We all know about the Big Six, the Premier League’s half a dozen richest clubs who monopolise the top places in the table, effectively creating a two-tier division of haves and have-nots.
It’s plain to see in the current rankings, with the biggest gap between positions anywhere in the top flight being the 12 points that separate Chelsea, in sixth, and Wolves, directly below them.
The problem with talking about a Big Six, however, is that it implies a measure of equality between them when the truth is that the top three – Manchester City, Liverpool and Tottenham – are in a league of their own.
City, Liverpool and Spurs highlighted that fact over the weekend with home victories by at least two-goal margins over Chelsea, Bournemouth and Leicester respectively.
That should have been no surprise; all three average well in excess of two points per game, with at least 20 wins each from their 26 or 27 league fixtures so far this term.
Oh, and the second biggest gap between places anywhere in the division?
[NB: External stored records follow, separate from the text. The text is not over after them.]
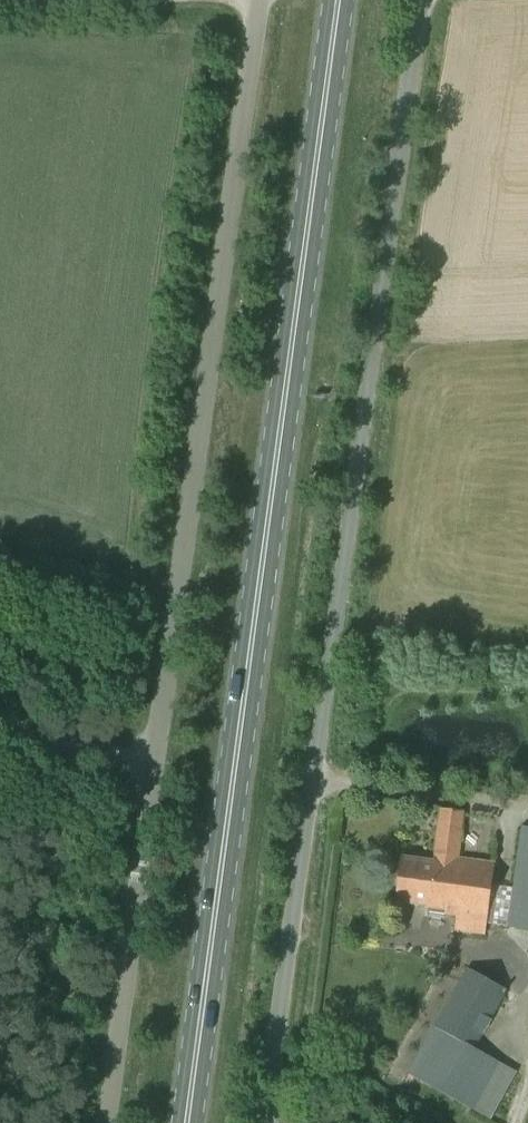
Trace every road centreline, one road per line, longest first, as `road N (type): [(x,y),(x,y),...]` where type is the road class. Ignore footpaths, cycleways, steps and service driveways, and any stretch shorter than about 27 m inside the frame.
road 1 (unclassified): [(106,1122),(261,0)]
road 2 (unclassified): [(267,1122),(419,0)]
road 3 (primary): [(188,1122),(340,0)]
road 4 (track): [(154,759),(18,736),(0,724)]

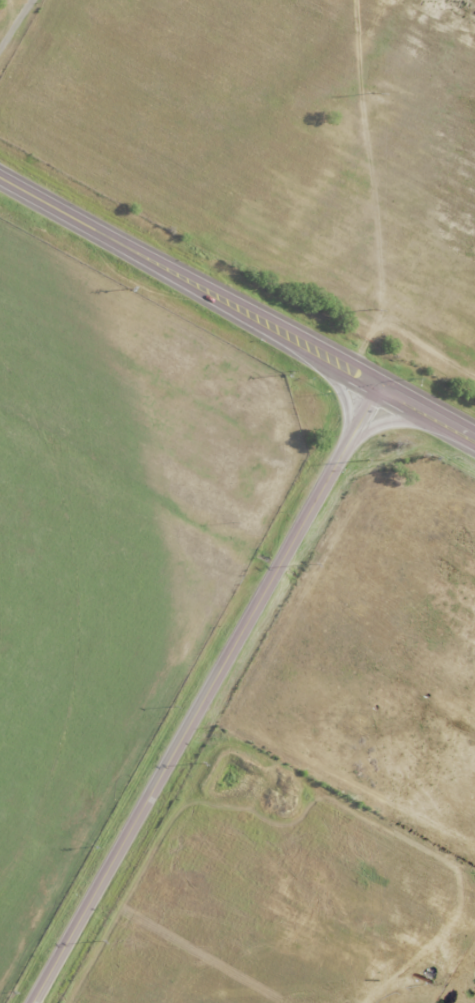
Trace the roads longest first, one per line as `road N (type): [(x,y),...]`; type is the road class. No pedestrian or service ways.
road 1 (tertiary): [(36,1002),(377,386)]
road 2 (secondary): [(474,440),(0,175)]
road 3 (residential): [(237,643),(474,763)]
That’s the nine points separating Tottenham, in third, and fourth-placed Manchester United.
Manchester City thrash Chelsea
Champions City underlined the chasm between the top three and the Big Six also-rans on Sunday when they eviscerated Chelsea 6-0. It came seven days after they had eased past Arsenal 3-1.
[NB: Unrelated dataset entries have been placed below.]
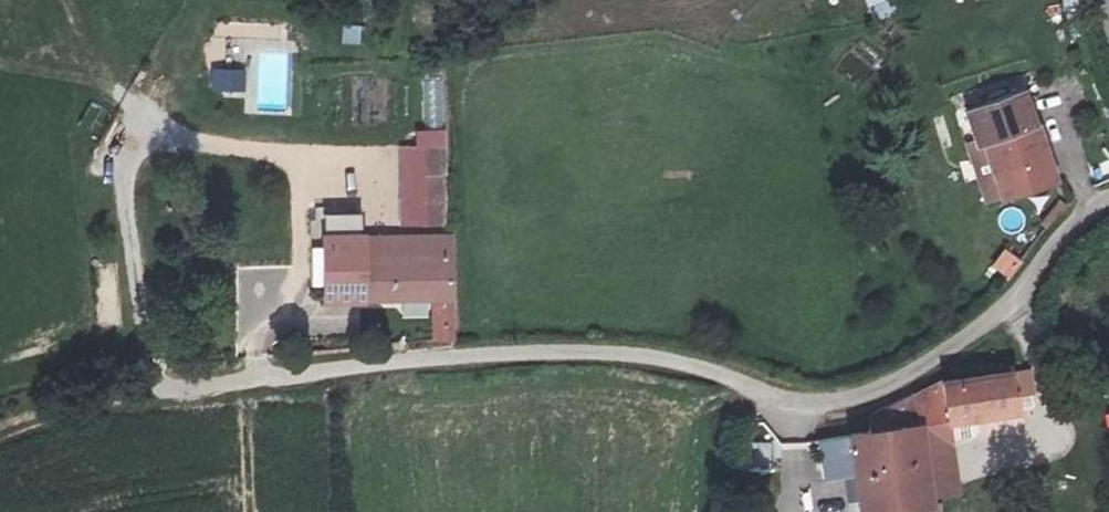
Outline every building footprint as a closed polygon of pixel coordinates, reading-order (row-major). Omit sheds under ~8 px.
[(875,22),(900,11),(895,0),(865,0),(875,22)] [(255,47),(255,114),(290,114),(289,47),(255,47)] [(210,69),(211,94),(247,94),(246,68),(210,69)] [(445,122),(442,81),(422,82),(425,124),(445,122)] [(970,115),(1005,199),(1059,178),(1026,92),(970,115)] [(443,227),(443,131),(415,130),(414,147),(398,146),(397,227),(443,227)] [(320,207),(319,234),(360,234),(360,208),(320,207)] [(443,240),(355,246),(356,267),(444,264),(443,240)] [(444,341),(444,264),(356,267),(355,246),(314,249),(316,308),(316,313),(421,309),(424,341),(444,341)] [(1004,249),(991,268),(1010,282),(1023,263),(1004,249)] [(1020,375),(949,382),(918,397),(922,423),(953,421),(1025,415),(1020,375)] [(885,429),(863,430),(872,507),(933,500),(922,426),(922,423),(918,397),(888,413),(885,429)]
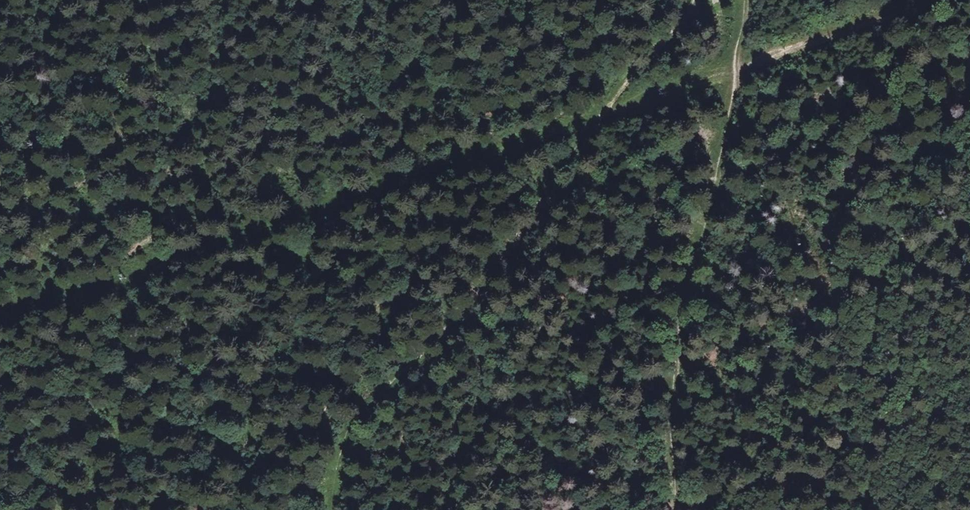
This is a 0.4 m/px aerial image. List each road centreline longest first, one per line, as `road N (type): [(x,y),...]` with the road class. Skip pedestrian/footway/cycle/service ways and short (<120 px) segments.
road 1 (track): [(936,0),(0,320)]
road 2 (track): [(326,509),(346,431),(491,280),(694,0)]
road 3 (track): [(748,0),(739,73),(679,324),(669,509)]

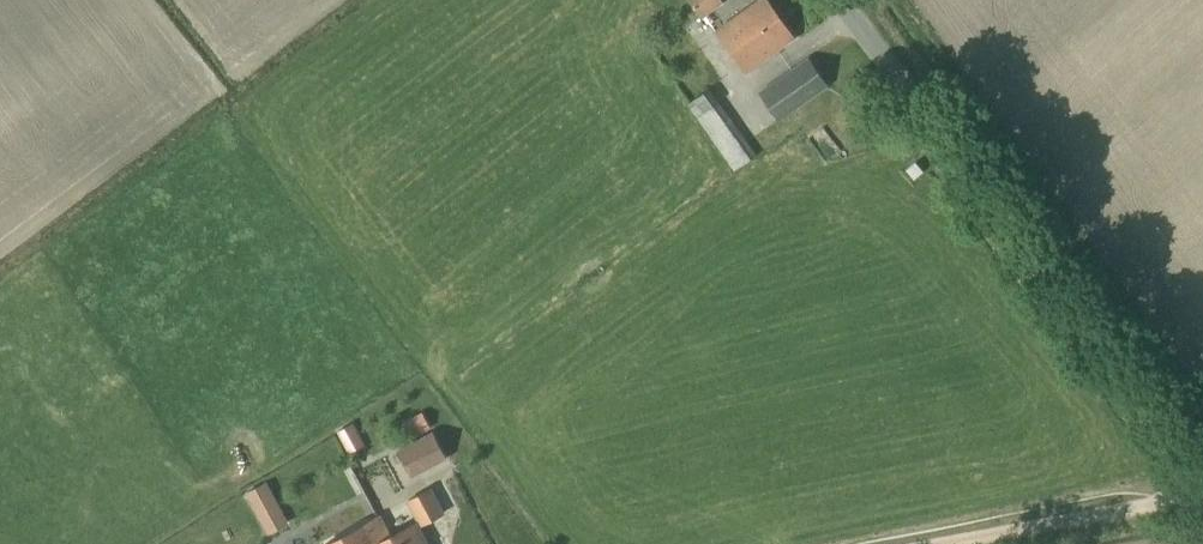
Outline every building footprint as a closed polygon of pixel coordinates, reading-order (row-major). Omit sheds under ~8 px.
[(724,3),(722,0),(689,0),(702,18),(724,3)] [(743,68),(747,72),(777,50),(794,38),(767,0),(759,0),(717,30),(743,68)] [(779,122),(829,87),(809,57),(759,93),(779,122)] [(734,171),(757,155),(719,101),(710,87),(687,104),(697,117),(734,171)] [(879,144),(894,133),(863,87),(847,99),(879,144)] [(907,169),(911,174),(914,178),(923,171),(916,162),(907,169)] [(359,424),(344,431),(354,452),(369,445),(359,424)] [(412,478),(448,459),(434,430),(397,450),(412,478)] [(253,506),(273,495),(270,490),(265,481),(245,492),(253,506)] [(420,527),(445,513),(432,487),(406,501),(420,527)] [(390,537),(379,516),(327,543),(419,543),(418,543),(424,540),(415,523),(390,537)]
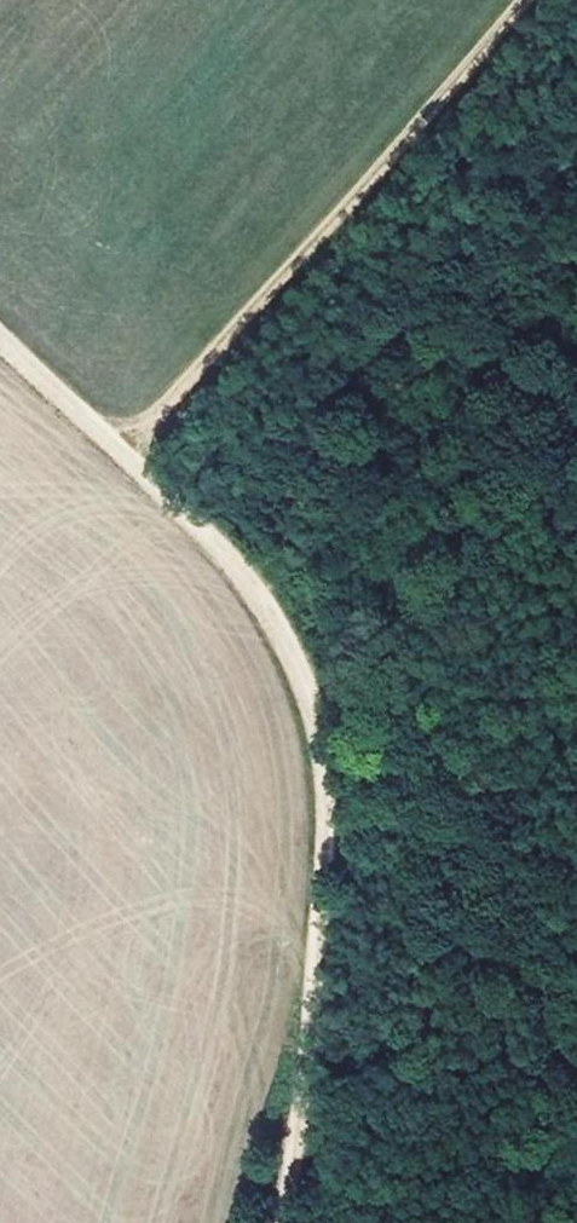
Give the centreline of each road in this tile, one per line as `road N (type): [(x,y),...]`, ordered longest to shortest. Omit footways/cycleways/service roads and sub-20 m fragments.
road 1 (track): [(0,353),(269,617),(326,757),(319,934),(276,1222)]
road 2 (track): [(523,0),(306,257),(113,461)]
road 3 (track): [(310,996),(576,598)]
The result lifted them back above Liverpool into first place, albeit on goal difference and having played a game more, and there looks to be a renewed focus about Pep Guardiola’s team.
For the second weekend in succession Sergio Aguero scored a hat-trick, taking his tally to 11 goals in 10 appearances since Christmas.
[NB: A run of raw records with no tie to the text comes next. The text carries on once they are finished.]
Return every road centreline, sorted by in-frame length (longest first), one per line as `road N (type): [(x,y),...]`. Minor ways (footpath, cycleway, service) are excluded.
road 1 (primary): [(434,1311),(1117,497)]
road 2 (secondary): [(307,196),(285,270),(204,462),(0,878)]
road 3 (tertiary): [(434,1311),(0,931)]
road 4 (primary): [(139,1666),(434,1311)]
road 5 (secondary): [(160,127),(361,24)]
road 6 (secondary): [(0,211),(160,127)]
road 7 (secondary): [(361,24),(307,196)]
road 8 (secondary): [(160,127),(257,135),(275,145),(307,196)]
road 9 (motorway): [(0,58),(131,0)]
For the third time in four games they struck within five minutes of kick-off, this time when Raheem Sterling netted the first of his two goals.
Of their last 12 matches in all competitions, City have won 11.
Liverpool shake off jitters against Bournemouth
Ruthlessness distinguishes the Big Three from their nearest challengers, which is what made Liverpool’s dropped points in consecutive games with Leicester and West Ham so notable.
The Reds, who have only lost once in the league all season, didn’t slip up again when Bournemouth visited Anfield on Saturday, winning 3-0 against a team who have now been beaten in 10 of their 13 away games.
If there was tension at first – even Sadio Mane’s opener was greeted with some stern celebrations – that gave way to joyful second and third goals by Georginio Wijnaldum and Mohamed Salah.
Tottenham defy doubters
This was meant to be a top two by now, but Tottenham continue to defy those who predicted that injuries to Harry Kane and Dele Alli would cut them adrift.
Instead they have ground out results – in the league, at least – and made it four wins from four in Kane’s absence on Sunday when they saw off Leicester 3-1 with goals from Christian Eriksen and Son Heung-Min.
For all that, the suspicion is that this remains a two-horse race for the title. With so few points being dropped at all, the five between Liverpool and Spurs looks significant.
Fourth place is Manchester United's to lose
Had the season started when Ole Gunnar Solskjaer replaced Jose Mourinho in the dugout, United might be in the title mix themselves – and certainly among a Big Four.
Saturday’s 3-0 win at Fulham means they have taken 25 of a possible 27 points under Solksjaer. Arsenal and Chelsea, meanwhile, have been exposed as works in progress at best.
While the gap to Spurs seems too big to bridge now, and although they only lead the other two London sides by a point, the momentum is all theirs and fourth place is surely United’s to lose.